··· PASSAGE

There are so many upsides to investing in your education — the personal enrichment and possibility of a bright and fruitful future being the most obvious. But, there are also some potential downsides that are hard to ignore, one of the main ones being the debt you may accrue.

If you’re a student loan borrower, you’ve probably noticed that your loans have a language all their own. Getting a grasp on terms like interest rate vs. APR, subsidized vs. unsubsidized loans, and fixed vs. variable interest rates can help you make more informed, confident decisions.

Instead of enrolling in Student Loan Language 101, you can use our quick reference guide to find some answers without information overload. Borrowing money can have long-term financial consequences, so it’s important to fully understand the fees and interest rates that will affect the amount of money you owe.

Here are a few of the most important terms to understand before you take out a student loan:

Common Student Loan Terminology

Academic Year

An academic year is one complete school year at the same school. If you transfer, it is considered two half-years at different schools.

Accrued Interest

Accrued interest is the amount of interest that has accumulated on a loan since your last payment. You can keep student loan accrued interest in check by making your payments on time each month. However, after a period of missed or reduced payments, accrued interest may be “capitalized,” which essentially means you have to pay interest on the interest!

Adjusted Gross Income (AGI)

AGI is an individual’s gross income, less any payroll deductions or adjustments. Income includes things like wages, salary, any interest or dividends you may earn, and any other sources of income. You can find your AGI on your federal income tax returns.

Aggregate Loan Limit

The aggregate loan limit is the maximum amount of federal student loan debt a borrower can have when graduating from school. The aggregate loan limits vary depending on whether you are a dependent or independent student.

Recommended: What Is the Maximum Student Loan Amount for a Lifetime?

Amortization

Amortization refers to the amount of loan principal and interest you pay off incrementally over your loan term. Each student loan payment is a fixed amount that contributes to both interest and principal. Early in the life of the loan, the majority of each payment goes toward interest. But over time as you pay down your loan balance, the ratio shifts and most of the payment goes toward the principal.

Annual Percentage Rate (APR)

APR is the annual rate that is charged for borrowing, expressed as an annual a percentage. APR is a standardized calculation that allows you to make a more fair comparison of different loans. Consider the difference between interest vs. APR — APR reflects the cost of any fees charged on the loan, in addition to the basic interest rate. Generally speaking, the lower your APR, the less you’ll spend on interest over the life of the loan.

Annual Loan Limit

The yearly borrowing limit set for federal student loans.

Automated Clearing House (ACH)

An electronic funds transfer is sent through the Automated Clearing House system. The ACH is an electronic funds transfer system that helps your loan payment transfer directly from your bank account to your lender or loan servicer each month.

The benefits of ACH are two-fold — not only can automatic payments keep you from forgetting to pay your bill, but many lenders also offer interest rate discounts for enrolling in an ACH program.

Award Letter

An award letter is sent from your school and details the types and amounts of financial aid you are eligible to receive. This will include information on grants, scholarships, federal student loans, and work-study. You will receive an award letter for each year you are in school and apply for financial aid.

Award Year

The academic year that financial aid is applied to.

Borrower

The borrower is the person who took out a loan. In doing so, they agreed to repay the loan.

······
··· DATASET

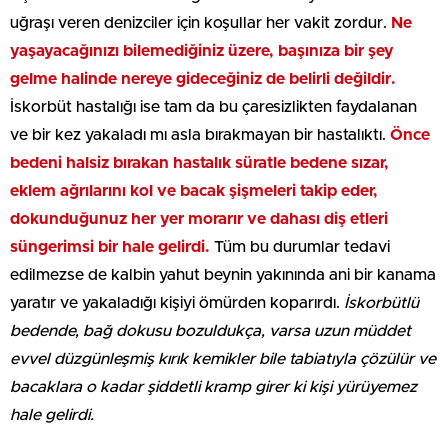
uğraşı veren denizciler için koşullar her vakit zordur.
Ne
yaşayacağınızı bilemediğiniz üzere, başınıza bir şey
gelme halinde nereye gideceğiniz de belirli değildir.
İskorbüt hastalığı ise tam da bu çaresizlikten faydalanan
ve bir kez yakaladı mı asla bırakmayan bir hastalıktı.
Önce
bedeni halsiz bırakan hastalık süratle bedene sızar,
eklem ağrılarını kol ve bacak şişmeleri takip eder,
dokunduğunuz her yer morarır ve dahası diş etleri
süngerimsi bir hale gelirdi.
Tüm bu durumlar tedavi
edilmezse de kalbin yahut beynin yakınında ani bir kanama
yaratır ve yakaladığı kişiyi ömürden koparırdı.
İskorbütlü
bedende, bağ dokusu bozuldukça, varsa uzun müddet
evvel düzgünleşmiş kırık kemikler bile tabiatıyla çözülür ve
bacaklara o kadar şiddetli kramp girer ki kişi yürüyemez
hale gelirdi.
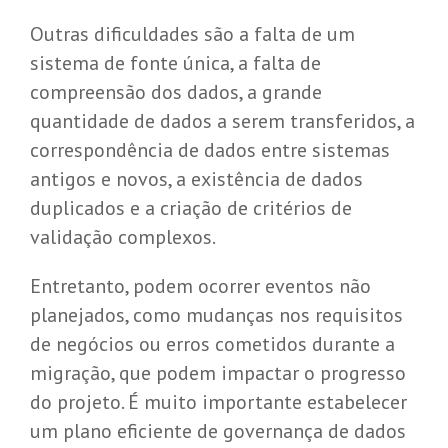
Outras dificuldades são a falta de um
sistema de fonte única, a falta de
compreensão dos dados, a grande
quantidade de dados a serem transferidos, a
correspondência de dados entre sistemas
antigos e novos, a existência de dados
duplicados e a criação de critérios de
validação complexos.
Entretanto, podem ocorrer eventos não
planejados, como mudanças nos requisitos
de negócios ou erros cometidos durante a
migração, que podem impactar o progresso
do projeto. É muito importante estabelecer
um plano eficiente de governança de dados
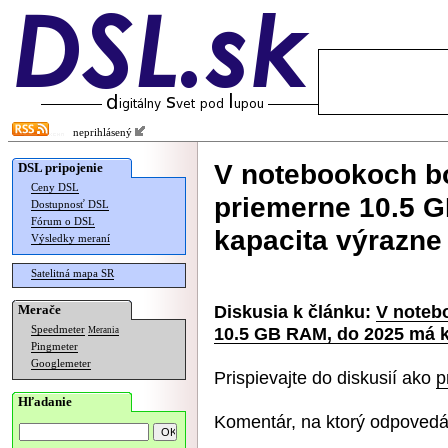
neprihlásený
V notebookoch b
DSL pripojenie
Ceny DSL
priemerne 10.5 
Dostupnosť DSL
Fórum o DSL
kapacita výrazne
Výsledky meraní
Satelitná mapa SR
Diskusia k článku:
V noteb
Merače
10.5 GB RAM, do 2025 má k
Speedmeter
Merania
Pingmeter
Googlemeter
Prispievajte do diskusií ako
p
Hľadanie
Komentár, na ktorý odpovedá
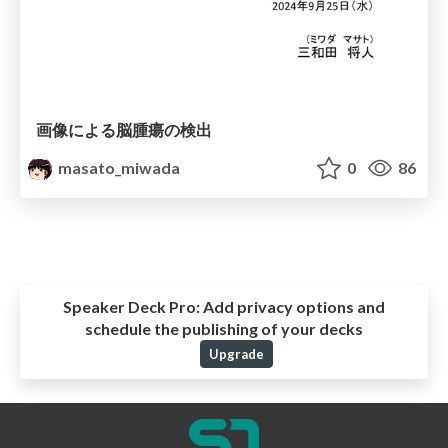
画像による脳腫瘍の検出
masato_miwada
0
86
Speaker Deck Pro:
Add privacy options and
schedule the publishing of your decks
Upgrade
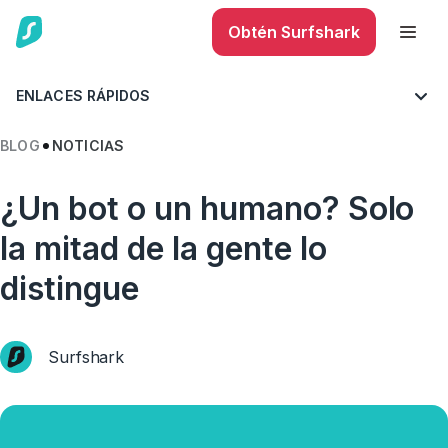
Obtén Surfshark
ENLACES RÁPIDOS
BLOG
NOTICIAS
¿Un bot o un humano? Solo
la mitad de la gente lo
distingue
Surfshark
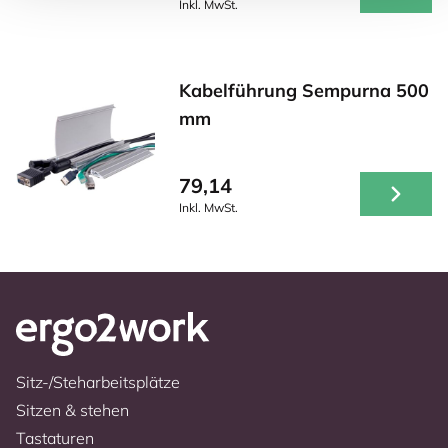
Inkl. MwSt.
Kabelführung Sempurna 500
mm
79,14
Inkl. MwSt.
Sitz-/Steharbeitsplätze
Sitzen & stehen
Tastaturen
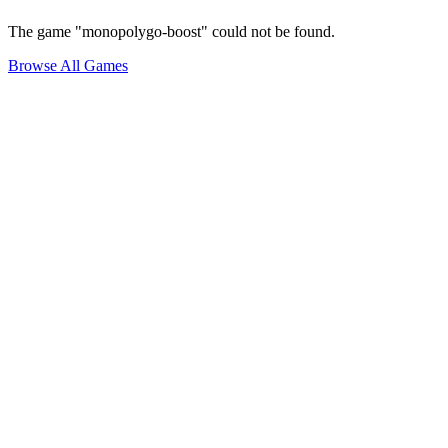
The game "monopolygo-boost" could not be found.
Browse All Games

······

▸ **ACTIONS TO TAKE**
1) Reproduce the student loan text word for word, everything from "Automated Clearing House (ACH)" down to "for financial aid.".
2) Edit the records from the line containing "画像による脳腫瘍の検出" down to the end of the records, replacing "Upgrade" with "Subscribe" and leaving everything else unchanged. Give only those lines, and leave the pictures out.
The student loan text and the records come from unrelated sources.

▸ **TASK-BY-TASK OUTPUTS**
1)
Automated Clearing House (ACH)

An electronic funds transfer is sent through the Automated Clearing House system. The ACH is an electronic funds transfer system that helps your loan payment transfer directly from your bank account to your lender or loan servicer each month.

The benefits of ACH are two-fold — not only can automatic payments keep you from forgetting to pay your bill, but many lenders also offer interest rate discounts for enrolling in an ACH program.

Award Letter

An award letter is sent from your school and details the types and amounts of financial aid you are eligible to receive. This will include information on grants, scholarships, federal student loans, and work-study. You will receive an award letter for each year you are in school and apply for financial aid.

2)
画像による脳腫瘍の検出
masato_miwada
0
86
Speaker Deck Pro:
Add privacy options and
schedule the publishing of your decks
Subscribe
Obtén Surfshark
ENLACES RÁPIDOS
BLOG
NOTICIAS
¿Un bot o un humano? Solo
la mitad de la gente lo
distingue
Surfshark
Inkl. MwSt.
Kabelführung Sempurna 500
mm
79,14
Inkl. MwSt.
Sitz-/Steharbeitsplätze
Sitzen & stehen
Tastaturen
The game "monopolygo-boost" could not be found.
Browse All Games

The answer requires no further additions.